My approach to new grading is something like that. I start with basic forms to work to the actual grading requirements of slopes and building pads then eventually subdivide it, and blend it to the existing terrain.

It really depends on what you are trying to achieve. You can find many terrain / landscape videos and see what methods work for you. Daniel Tal has some great ideas.

Try the “stamp” tool and see what that does for you. I don’t like it but… some find it useful.

Do you recommend any specific videos to watch? Im at a standstill here. Cant seem to figure out how to do anything that has to do with terrain manipulation.

Try looking around Daneil Tal’s site. I like a very old video he made at SketchUp BaseCamp but many of the presentations I see now on Youtube are more of an overview and not about modelling terrain specifically.

What sort of video will help you depends on what you are trying to do with your model. How realistic or exact it will be. Whether it will be for construction documents or analysis. My work is mostly conceptual, to be fine-tuned or worked in tandem with civil engineering. I generally model new terrain “by hand”, beginning with establishing hardscape (like building pads and roads), moving on to graded areas, and see how it will join to surrounding existing terrain that is to remain ungraded (with banks or retaining walls etc.).

Thanks I’ll look at his stuff. I did see one bootcamp on youtube but the quality was not so great. I’ll take another peak.

Im not really looking for 100% realism. This project is more for a visualization exercise than anything else. Basically saying this is what this place looks like now and this is what it could look like. No working with contruction or engineering, just pure visual to give a wow factor.

Iv tried different things since starting this thread but nothing has really worked fully. Tried building terrain by scratch using sandbox tools but it looks too weird and cant get to match the terrain. Iv tried using contour lines and cant figure out how to get the stuff on top of the terrain model. Even used cadmapper to map the whole area which did a good job, but struggling to figure out how draw the plot on top.

I’m still a little confused after all this. Do you want to grade the topography info to make flat plots of land on the map? Or are you just trying to project the lot boundary lines onto the terrain?

The latter for now. Just trying to portray how the plot would look on the terrain. Basically just to have this:

plot

fit on the terrain. And then Me to be able to add things like fences, houses/etc on this model.

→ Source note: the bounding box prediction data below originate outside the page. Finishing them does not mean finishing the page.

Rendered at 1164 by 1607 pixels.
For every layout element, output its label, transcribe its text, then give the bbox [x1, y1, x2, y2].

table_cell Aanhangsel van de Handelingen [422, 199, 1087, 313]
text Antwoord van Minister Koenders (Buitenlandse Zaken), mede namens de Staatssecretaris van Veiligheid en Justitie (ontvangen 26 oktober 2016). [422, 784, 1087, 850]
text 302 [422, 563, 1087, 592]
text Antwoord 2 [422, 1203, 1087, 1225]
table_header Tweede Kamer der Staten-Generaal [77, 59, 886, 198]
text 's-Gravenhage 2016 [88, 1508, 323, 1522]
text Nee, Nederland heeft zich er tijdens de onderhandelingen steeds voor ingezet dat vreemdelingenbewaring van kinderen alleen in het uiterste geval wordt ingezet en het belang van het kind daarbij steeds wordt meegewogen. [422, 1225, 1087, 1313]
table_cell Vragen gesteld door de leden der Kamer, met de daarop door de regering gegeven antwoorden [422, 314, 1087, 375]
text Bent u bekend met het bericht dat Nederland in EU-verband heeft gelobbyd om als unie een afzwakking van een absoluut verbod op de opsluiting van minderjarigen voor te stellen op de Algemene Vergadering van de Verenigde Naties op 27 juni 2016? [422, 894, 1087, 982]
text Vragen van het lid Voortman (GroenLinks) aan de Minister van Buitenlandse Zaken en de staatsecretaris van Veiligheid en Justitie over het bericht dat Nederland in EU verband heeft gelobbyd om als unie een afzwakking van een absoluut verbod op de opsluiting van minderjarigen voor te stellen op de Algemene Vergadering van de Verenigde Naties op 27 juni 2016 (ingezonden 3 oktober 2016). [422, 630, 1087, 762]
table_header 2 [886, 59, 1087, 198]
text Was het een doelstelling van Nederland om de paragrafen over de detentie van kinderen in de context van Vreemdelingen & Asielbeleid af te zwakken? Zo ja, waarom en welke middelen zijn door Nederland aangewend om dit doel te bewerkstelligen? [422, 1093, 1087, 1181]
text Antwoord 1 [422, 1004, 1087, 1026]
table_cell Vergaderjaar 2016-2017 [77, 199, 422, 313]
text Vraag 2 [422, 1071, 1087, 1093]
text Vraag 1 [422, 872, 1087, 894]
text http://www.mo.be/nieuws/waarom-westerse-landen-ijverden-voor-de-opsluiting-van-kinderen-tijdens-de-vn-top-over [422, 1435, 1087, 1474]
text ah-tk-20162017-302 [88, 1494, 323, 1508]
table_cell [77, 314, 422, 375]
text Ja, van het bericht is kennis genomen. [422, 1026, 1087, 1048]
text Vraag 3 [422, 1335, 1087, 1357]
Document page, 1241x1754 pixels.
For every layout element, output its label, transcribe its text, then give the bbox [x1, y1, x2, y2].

I get your point now about grading and really hadnt even thought of that. Im not fluent on construction and landscaping. Just had a visual in my head to try to make this look good as possible the easiest way possible.

I guess i am confusing myself with all this as well. To simplify, I have a terrain and want to put a model of a 3d plot on top. Since the terrain is not flat, the model does not fit perfect on top like this gift.

terrain

Basically looking for a way to have this plot piece fit on the surface of the terrain.

Sorry again for being so confusing and running all over the place. Really appreciate all the help.